Why does it seem like local government officials are competing with each other to see who can implement the most obnoxious rules against people in their respective communities growing food?
If the proposition that squads of busybody, anti-gardening bureaucrats are waiting in your thicket, ready to pounce on the pecks of peppers you might have tended in your yard sounds like hyperbole, then you clearly have not been paying attention to the news. In years.
Last summer an Oak Park, Michigan, woman faced more than three months in jail for keeping a well-manicured edible garden in her front yard. Oak Park officials charged Julie Bass with a misdemeanor because in their opinion Ms. Bass’s tomatoes and vegetables did not meet the city’s definition of “suitable live plant material.” The city eventually dropped the charges.
Last month, Newton, Massachusetts officials brought the hammer down on a town resident whose handsome hanging tomato garden ran afoul of a city building ordinance prohibiting the construction of “swing sets, swimming pools, or sheds” in a front yard.
“It’s a straight-out violation of the ordinance,’’ said John Lojek, the city’s commissioner of inspectional services, at the time. (If "inspectional" is a typo, then it is one that appears to be repeated all over officialdom in Massachusetts.)
Faced with the prospect of dismantling the structure, the resident, Eli Katzoff, sought a path to legitimacy.
But Lojek stood firm. “There’s no path for them.’’
Lojek was right--in practice though not in principle. Katzoff was forced to move his plants to the grounds of a nearby theological seminary.
The Boston Globe characterized the move as a sign of “[d]ivine intervention.”
The seminary’s president took a slightly more secular (and less sanguine) view, calling this a case of “the down side of zoning.” And, he wondered, “Who can be against tomatoes?”
Bureaucrats, that’s who.
While Oak Park and Newton are wealthy suburban enclaves, urban and even rural home gardeners are not immune to the flowering cruelty of local bureaucrats.
Take Denise Morrison of Tulsa, Oklahoma.
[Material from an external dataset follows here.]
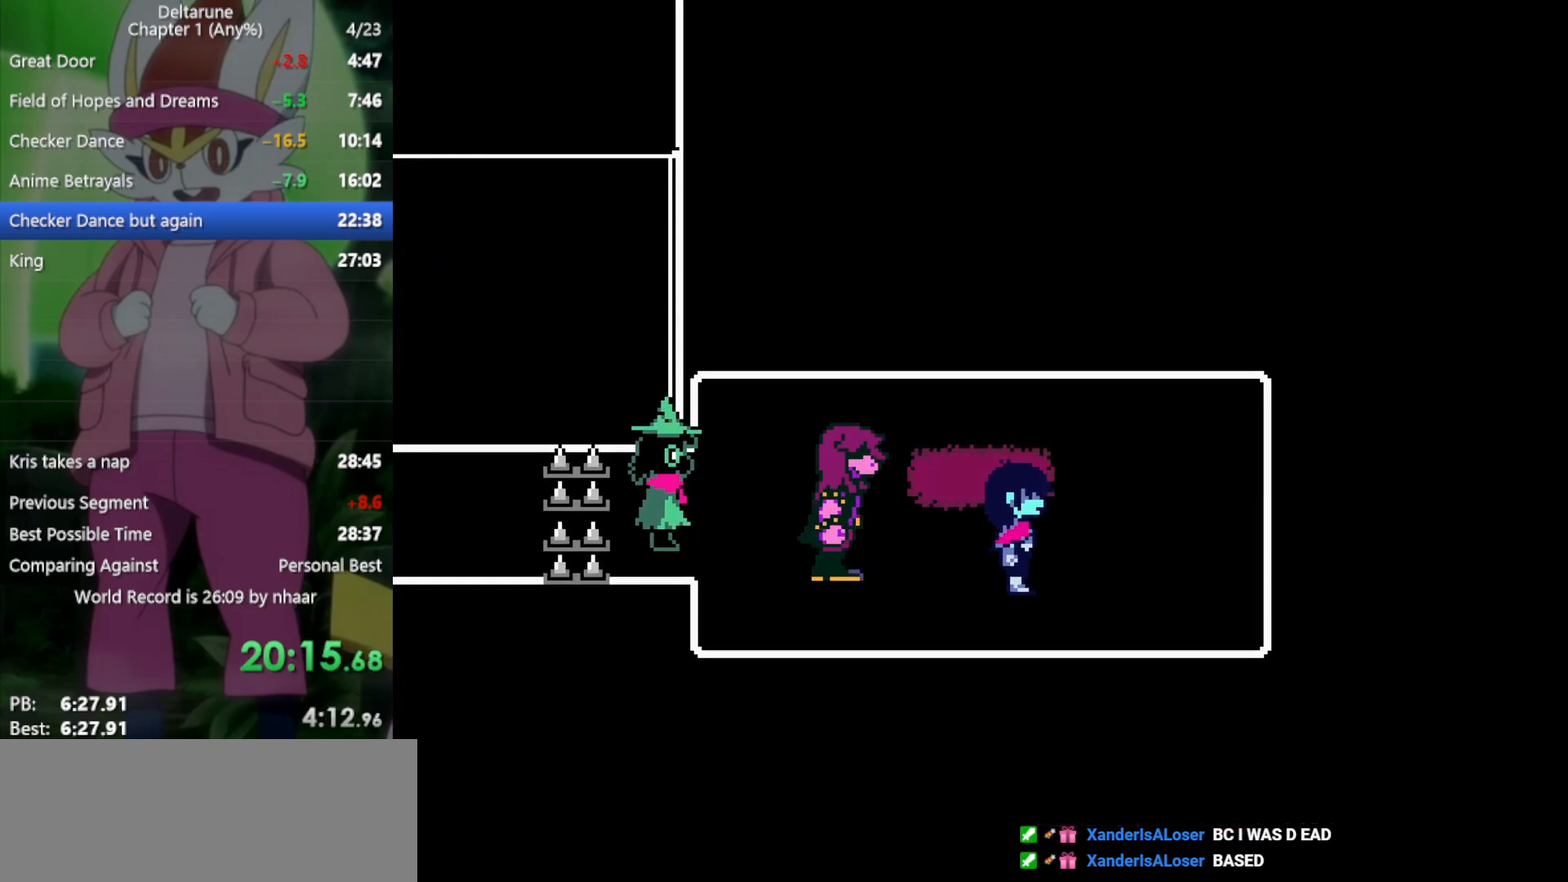
{"keys": ["right", "x"], "events": [[50, "return", "up"], [50, "z", "up"], [83, "return", "down"], [83, "z", "down"], [183, "return", "up"], [183, "z", "up"], [283, "return", "down"], [283, "z", "down"], [317, "return", "up"], [317, "z", "up"], [417, "return", "down"], [417, "z", "down"], [467, "return", "up"], [467, "z", "up"]]}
Last summer Tulsa code enforcement officers went onto her land and literally ripped out Morrison’s edible garden.
According to reports, the ordinance at issue stated that “plants can't be over 12-inches tall unless they're used for human consumption.”
Morrison, who was unemployed at the time, consumed the wide variety of plants she grew—including “lemon, stevia, garlic chives, grapes, strawberries, apple mint, spearmint, peppermint, an apple tree, walnut tree, pecan trees and much more.”
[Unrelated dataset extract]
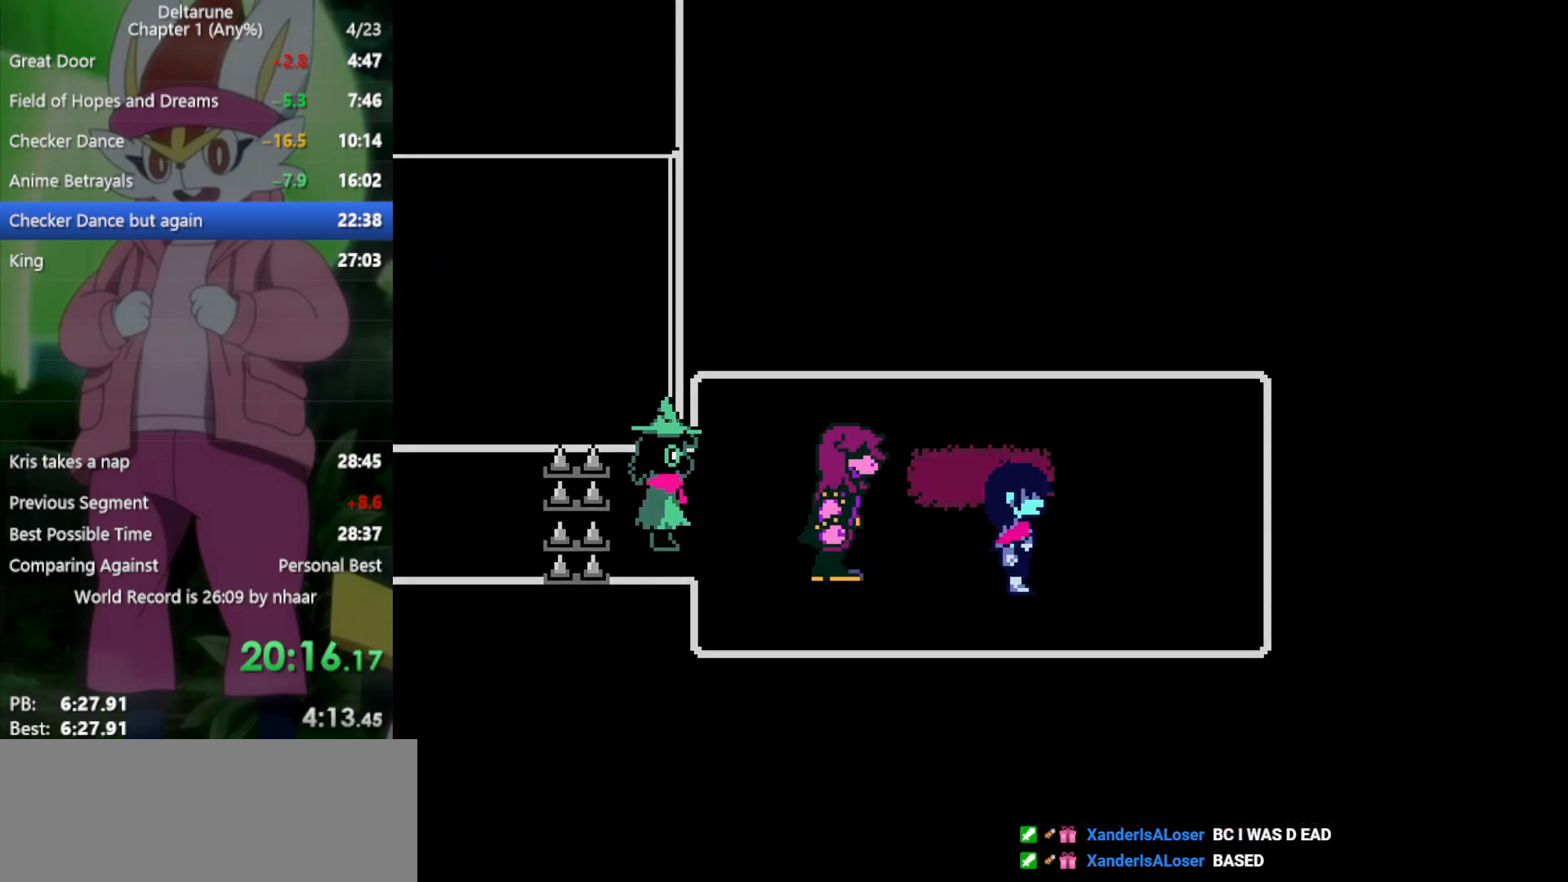
{"keys": ["return", "right", "x"], "events": [[50, "return", "down"], [50, "z", "down"], [100, "return", "up"], [150, "z", "up"], [183, "return", "down"], [233, "return", "up"], [233, "z", "down"], [333, "return", "down"], [333, "z", "up"], [367, "return", "up"], [367, "z", "down"], [467, "return", "down"], [467, "z", "up"]]}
Meanwhile, an Illinois woman is currently fighting county officials who won't permit her or her neighbors keep farm animals on their… farmland.
Kelli Otting’s garden on her one-acre property hasn’t run afoul of the county, but her wish to raise chickens and goats on her farm—located in a rural, unincorporated part of downstate Illinois—has met opposition from the county land commission.
While Otting’s struggles raise the sometimes controversial issue of backyard chickens clucking in urban areas, the general hurdles faced by Otting, Morrison, Katzoff, and Bass—and by thousands of others around the country who simply want to grow their own food—can be blamed on local zoning boards run amok.
Zoning is intended—say its proponents—to prevent nuisances from arising. But when zoning itself becomes the nuisance, and when it gets in the way of people using their own property how they’d like--and exactly no one is made better off, save for the bureaucrats who make and enforce the ordinances--then that piece of zoning must fall.
Decades before First Lady Michelle Obama planted a highly visible garden on the White House back lawn, then-First Lady Eleanor Roosevelt’s efforts to plant a similar garden met with resistance from her own husband’s Department of Agriculture, which Time magazine reported (subscription) at the time was “skeptical of amateur farmers.”
That attitude—having spread like a weed through zoning and code-enforcement rules that stretch across America—is one worth combating.
Baylen J. Linnekin, a lawyer, is executive director of Keep Food Legal, a Washington, D.C. nonprofit that advocates in favor of food freedom—the right to grow, raise, produce, buy, sell, cook, eat, and drink the foods of our own choosing.